__WHAT YOU WILL DO__
The reply should repeat all of the data word for word, with no pictures.

__DATA EXTRACT__

^^^^^^^^^^^^^^^^

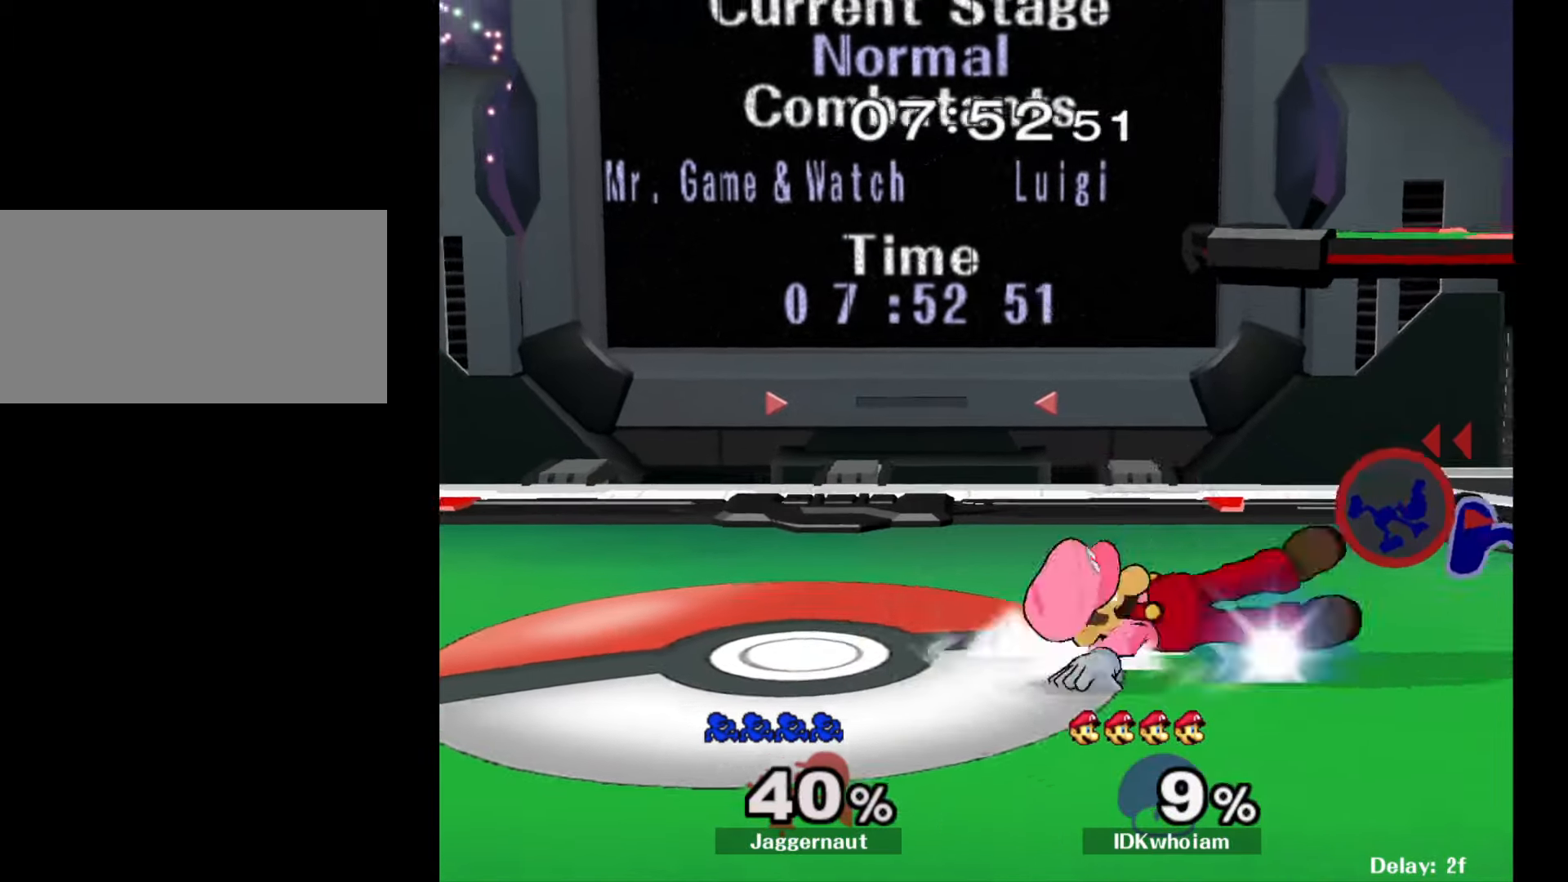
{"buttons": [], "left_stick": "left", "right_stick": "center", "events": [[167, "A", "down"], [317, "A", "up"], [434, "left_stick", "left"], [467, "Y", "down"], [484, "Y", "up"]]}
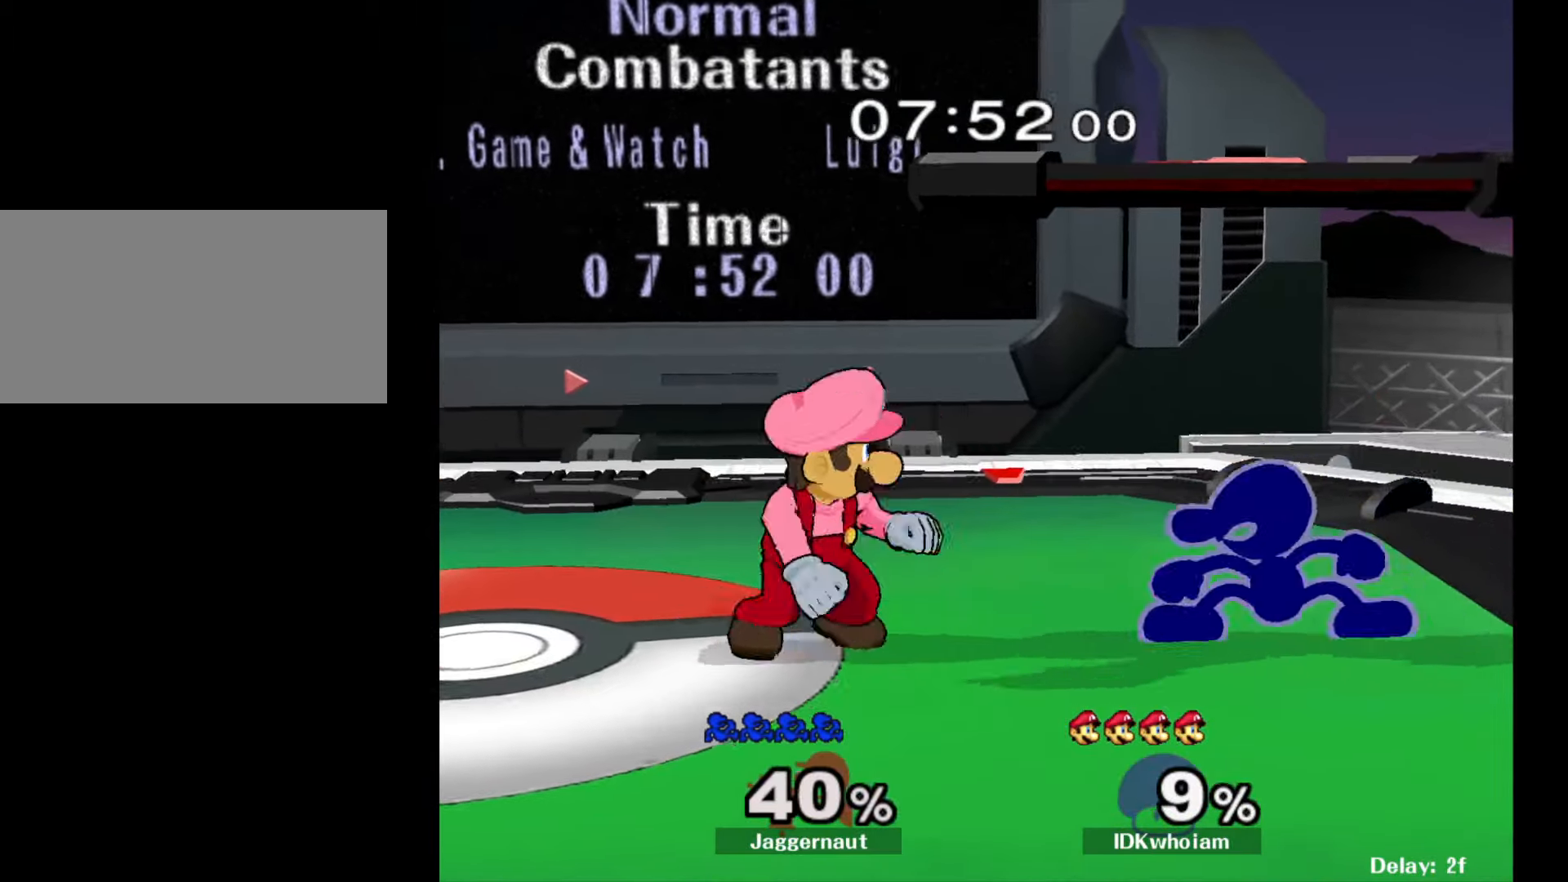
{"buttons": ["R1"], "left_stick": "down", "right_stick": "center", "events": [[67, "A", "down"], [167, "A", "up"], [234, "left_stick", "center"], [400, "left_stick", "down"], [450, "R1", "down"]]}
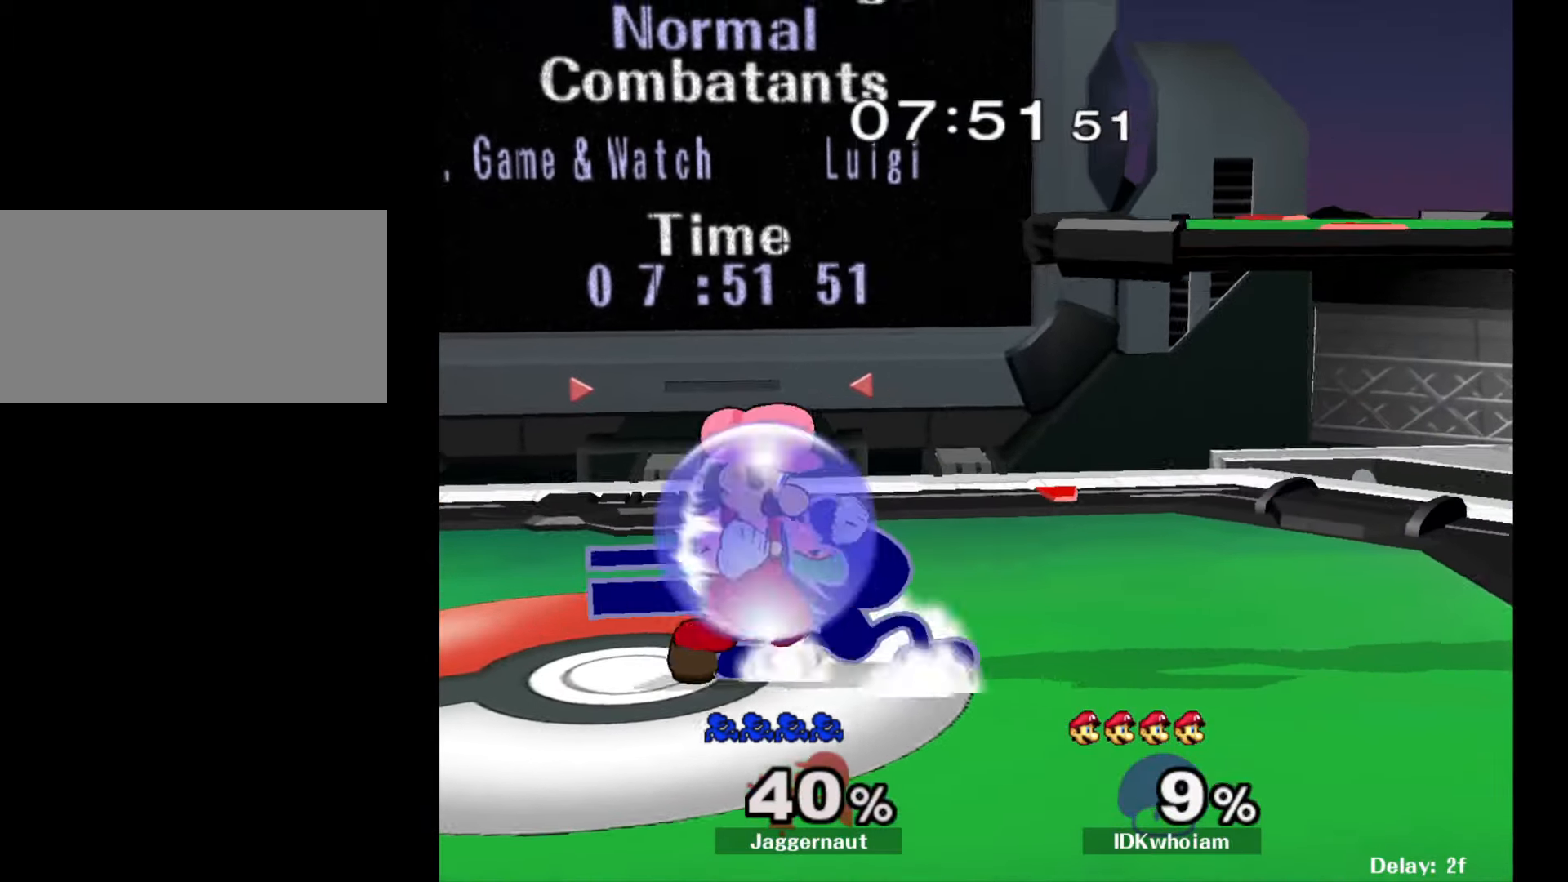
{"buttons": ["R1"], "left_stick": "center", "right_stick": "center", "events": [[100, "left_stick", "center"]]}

^^^^^^^^^^^^^^^^

__ANSWER SPACE__
{"buttons": [], "left_stick": "left", "right_stick": "center", "events": [[167, "A", "down"], [317, "A", "up"], [434, "left_stick", "left"], [467, "Y", "down"], [484, "Y", "up"]]}
{"buttons": ["R1"], "left_stick": "down", "right_stick": "center", "events": [[67, "A", "down"], [167, "A", "up"], [234, "left_stick", "center"], [400, "left_stick", "down"], [450, "R1", "down"]]}
{"buttons": ["R1"], "left_stick": "center", "right_stick": "center", "events": [[100, "left_stick", "center"]]}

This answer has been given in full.